Compute how many lines in the records below contain the string "commands" and give that number without other output.

(Data excerpts)

# # # # # # #

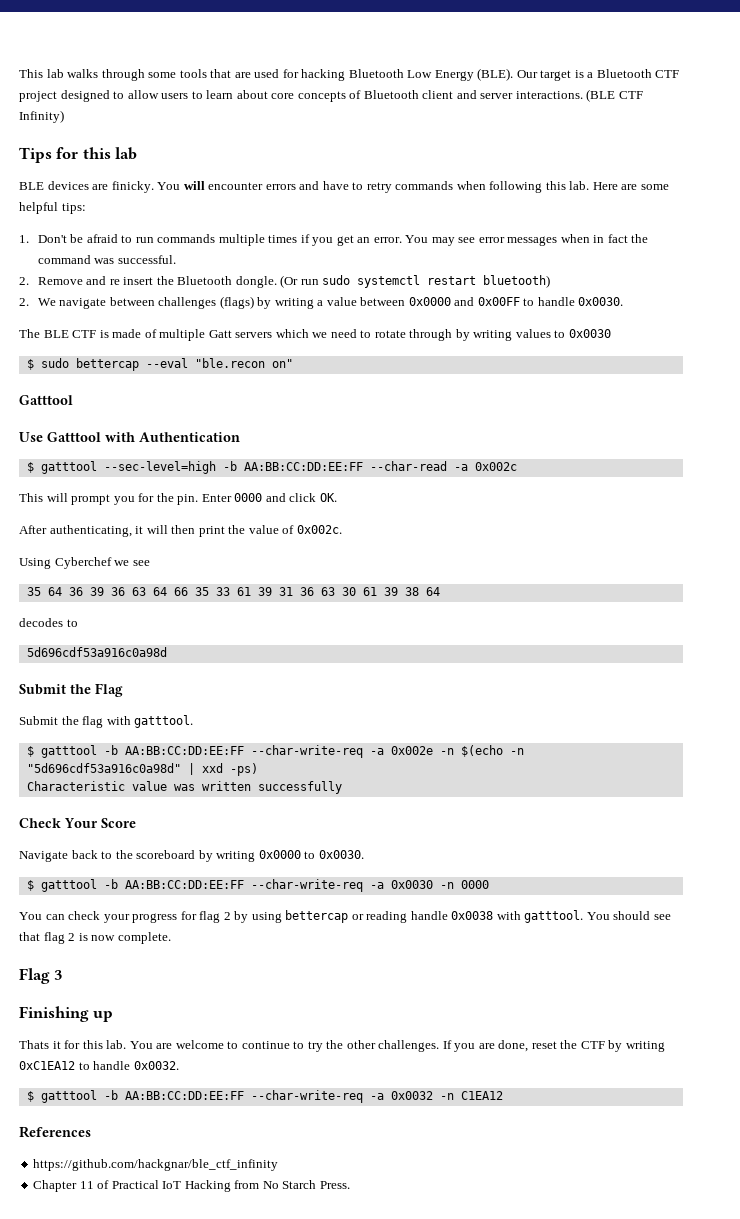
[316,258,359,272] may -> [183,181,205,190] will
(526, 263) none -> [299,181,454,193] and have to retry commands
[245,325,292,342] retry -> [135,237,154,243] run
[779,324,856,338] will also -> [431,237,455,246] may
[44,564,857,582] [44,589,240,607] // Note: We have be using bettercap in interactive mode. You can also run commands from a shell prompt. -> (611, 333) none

# # # # # # #

● **Written response**
2